For the past seven months, Montrealers have been living in a Coen brothers film, haunted by a host of shadowy characters who seem taken directly from the famed duo’s acerbic scenarios: There’s the Mafia, the corrupted city engineer, the cash-carrying contractor, the trattoria owner shot in his garage, the party official who took cuts of public contracts, the mayor who looked the other way.
Although I’m a long time aficionado of Joel and Ethan Coen – I love their wicked irony – I’d rather not see my native city as a set for one of their films. Alas, I recently saw Miller’s Crossing, a 1990 film I’d missed when it came out. It’s about city corruption and gang warfare. Instead of just enjoying the movie, I couldn’t help making parallels with Montreal.

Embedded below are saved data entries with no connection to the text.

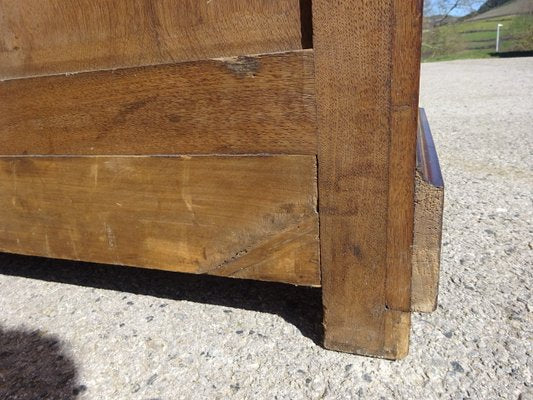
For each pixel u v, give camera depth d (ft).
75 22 2.79
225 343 3.09
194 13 2.52
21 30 2.94
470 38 47.65
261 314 3.40
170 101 2.69
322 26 2.28
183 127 2.72
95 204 3.16
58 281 4.18
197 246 2.95
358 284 2.71
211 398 2.63
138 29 2.66
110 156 2.98
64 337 3.30
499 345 2.86
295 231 2.71
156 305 3.64
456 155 7.54
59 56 2.91
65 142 3.08
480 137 8.70
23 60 3.01
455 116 11.18
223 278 4.01
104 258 3.28
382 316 2.73
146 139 2.84
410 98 2.28
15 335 3.36
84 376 2.89
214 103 2.60
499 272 3.71
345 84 2.34
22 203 3.42
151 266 3.13
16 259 4.74
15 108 3.14
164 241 3.03
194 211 2.88
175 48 2.61
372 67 2.28
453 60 37.76
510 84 16.69
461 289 3.49
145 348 3.10
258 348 3.01
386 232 2.55
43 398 2.73
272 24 2.40
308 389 2.63
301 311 3.41
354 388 2.61
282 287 3.78
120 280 4.12
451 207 5.24
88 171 3.09
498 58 35.91
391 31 2.20
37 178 3.29
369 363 2.80
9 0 2.90
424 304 2.69
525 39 41.88
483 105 12.50
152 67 2.66
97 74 2.81
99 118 2.92
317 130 2.46
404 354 2.79
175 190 2.88
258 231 2.78
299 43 2.40
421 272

The Charbonneau commission – the most popular TV show in Quebec – has been focusing almost exclusively on Montreal. This week, the expected star witnesses will be former mayor Gérald Tremblay, who resigned last fall after a party organizer told the inquiry that Mr. Tremblay knew his party was requesting illegal donations; his former right-hand man, Frank Zampino, who was charged with fraud last May; and Bernard Trépanier, the former head fundraiser for Union Montréal, the mayor’s party, who was nicknamed Mr. Three Per Cent because, according to inquiry testimony, he asked for a 3-per-cent cut off the top of every municipal contract that construction and engineering firms won.
After this episode, the commission will aim its guns at another target. This won’t be one day too soon. Montreal’s reputation is in tatters, while its inhabitants’ moods swing from anger and disgust to depression and cynicism. And this unhealthy climate is not about to end, since the Parti Québécois government of Pauline Marois extended the commission’s mandate for 18 months.
Why such a long mandate? The inquiry should be near the end of its useful life. It helped people understand how systemic corruption works. It exposed the dark underbelly of the province’s major city. Moreover, its very existence served as a powerful spur for the police to intensify their operations. Why not, at this stage, let the police just do their work?
Of course, it’s in the PQ government’s interest to allow the muddy allegations to flow for as long as possible, since it hopes that, at one point, the Quebec Liberal Party will be shown to be a major player in the corruption scandal.
Until now, not a single senior elected official at the provincial level has been mentioned in commission testimony. Nearly all of the financial scandals unearthed these past few years by investigative reporters, the police or the Charbonneau inquiry took place at the municipal level.
Actually, I’m not surprised by the absence of big political names in the commission’s hunting bag. Far from sharing the common knee-jerk reaction that says all politicians are rascals, I’ve always believed that, on the whole, Canada’s (including Quebec’s) political class is among the least corrupt in the world, maybe a few notches below the Scandinavian countries.
In Montreal, meanwhile, spring is bringing forth its annual yield of potholes, a tangible effect of the substandard work produced by fraud and corruption. But wait. The city might decide not to repair the potholes because some of the companies that furnish the asphalt have been mentioned at the Charbonneau inquiry. Isn’t this a scenario made in heaven for the Coen brothers?